То мальчик вспомнится, то девочка. И как родила я тогда его, прямо в батист да
в кружево завернула, розовыми его ленточками обвязала, цветочками обсыпала,
снарядила, молитву над ним сотворила, некрещеного понесла, и несу это я его
через лес, и боюсь я лесу, и страшно мне, и всего больше я плачу о том, что
родила я его, а мужа не знаю.
– А может, и был? – осторожно спросил Шатов.
– Смешон ты мне, Шатушка, с своим рассуждением. Был-то,
может, и был, да что в том, что был, коли его всё равно что и не было? Вот тебе
и загадка нетрудная, отгадай-ка! – усмехнулась она.
– Куда же ребенка-то снесла?
– В пруд снесла, – вздохнула она.
Шатов опять подтолкнул меня локтем.
– А что, коли и ребенка у тебя совсем не было и всё это один
только бред, а?
– Трудный ты вопрос задаешь мне, Шатушка, – раздумчиво и
безо всякого удивления такому вопросу ответила она, – на этот счет я тебе
ничего не скажу, может, и не было; по-моему, одно только твое любопытство; я
ведь всё равно о нем плакать не перестану, не во сне же я видела? – И крупные
слезы засветились в ее глазах. – Шатушка, Шатушка, а правда, что жена от тебя
сбежала? – положила она ему вдруг обе руки на плечи и жалостливо посмотрела на
него. – Да ты не сердись, мне ведь и самой тошно. Знаешь, Шатушка, я сон какой
видела: приходит он опять ко мне, манит меня, выкликает: «Кошечка, говорит,
моя, кошечка, выйди ко мне!» Вот я «кошечке»-то пуще всего и обрадовалась:
любит, думаю.
– Может, и наяву придет, – вполголоса пробормотал Шатов.
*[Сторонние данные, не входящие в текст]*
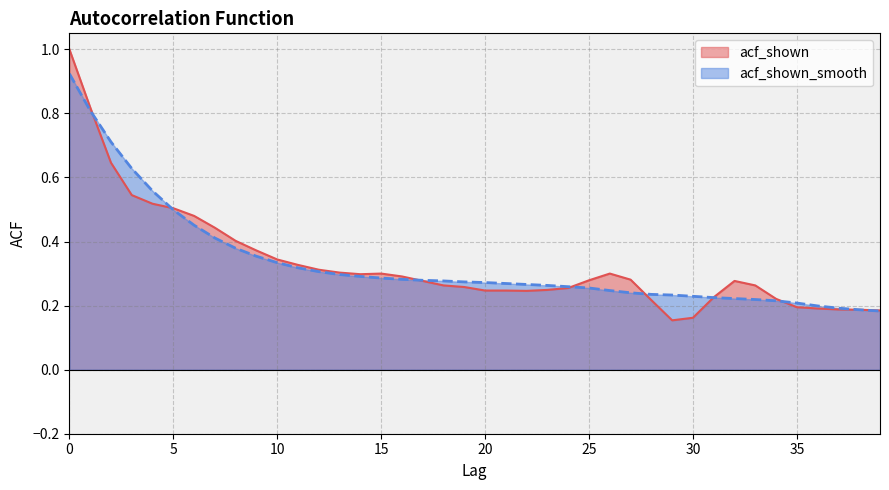

True or false: acf_shown_smooth and acf_shown cross at least once.

True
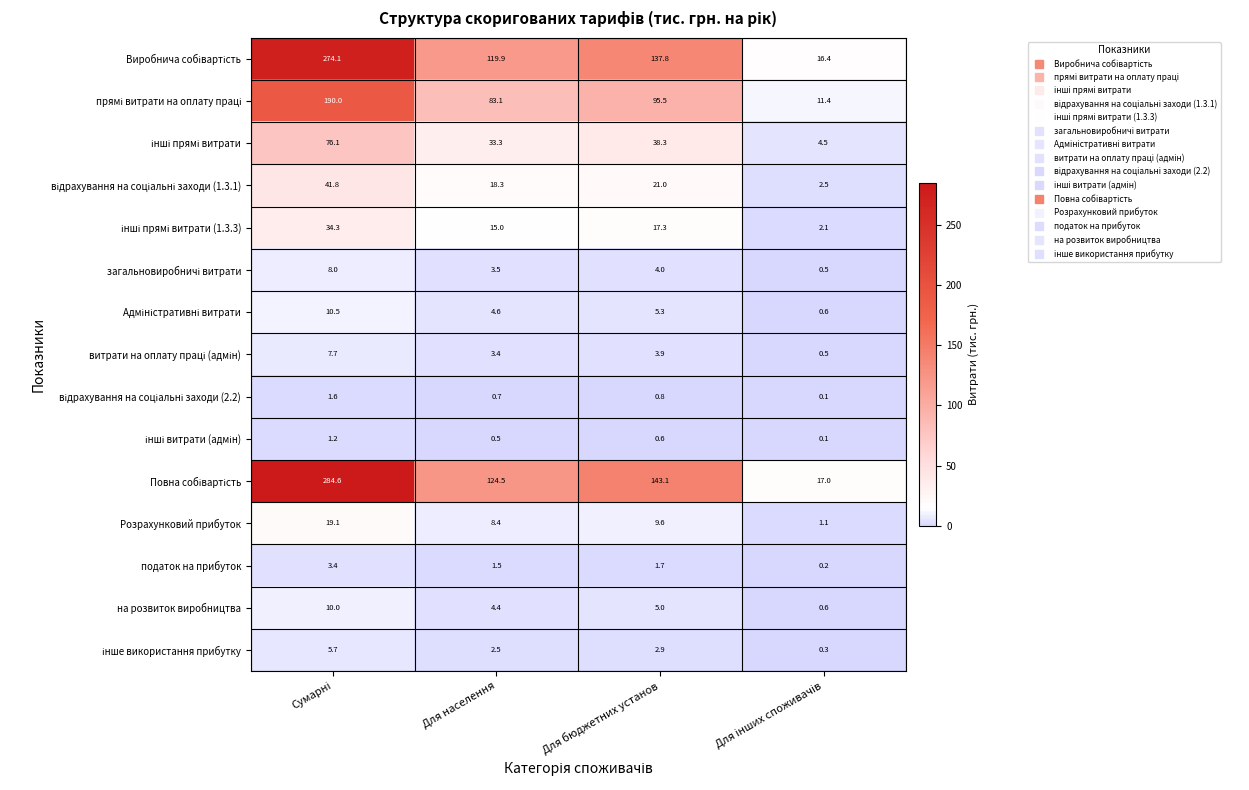

What is the difference between the maximum and second lowest values in the на розвиток виробництва series?

5.6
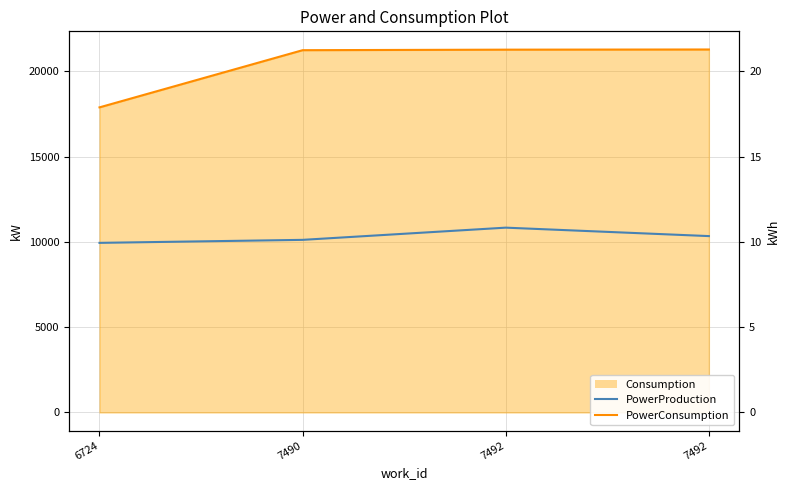

True or false: PowerProduction and PowerConsumption cross at least once.

False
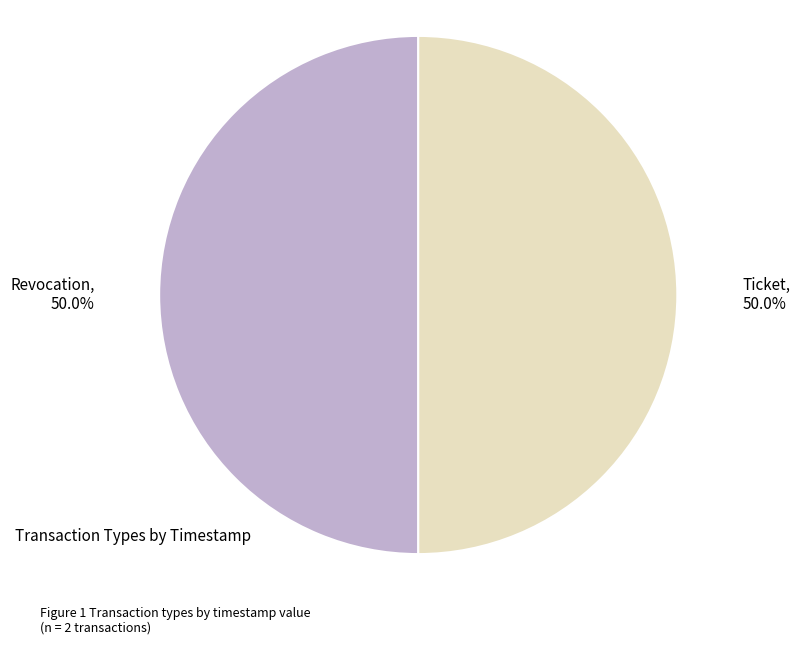

The Ticket slice represents 50% of the pie. True or false?

True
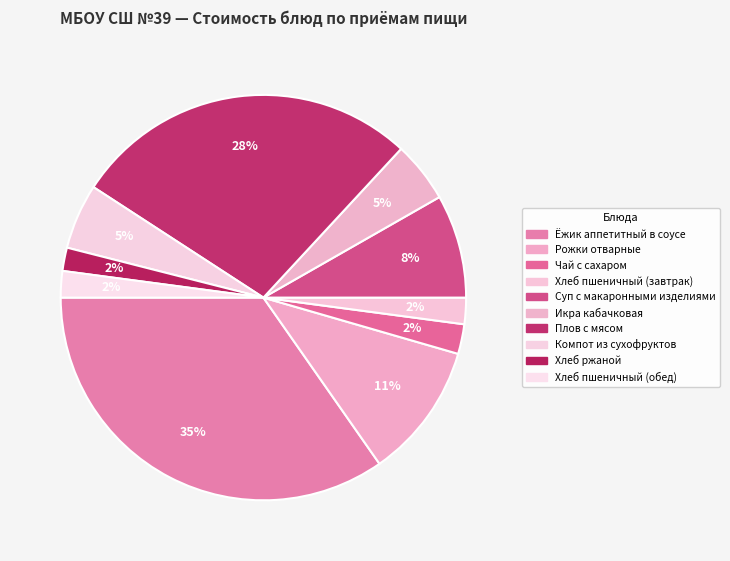

True or false: Икра кабачковая accounts for 5% of the total.

True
– Нет, Шатушка, это уж сон… не прийти ему наяву. Знаешь
песню:
Мне не надобен нов-высок терем,
Я останусь в этой келейке.
Уж я стану жить-спасатися,
За тебя богу молитися.
Ох, Шатушка, Шатушка, дорогой ты мой, что ты никогда меня ни
о чем не спросишь?
– Да ведь не скажешь, оттого и не спрашиваю.
– Не скажу, не скажу, хоть зарежь меня, не скажу, – быстро
подхватила она, – жги меня, не скажу. И сколько бы я ни терпела, ничего не
скажу, не узнают люди!
– Ну вот видишь, всякому, значит, свое, – еще тише проговорил
Шатов, всё больше и больше наклоняя голову.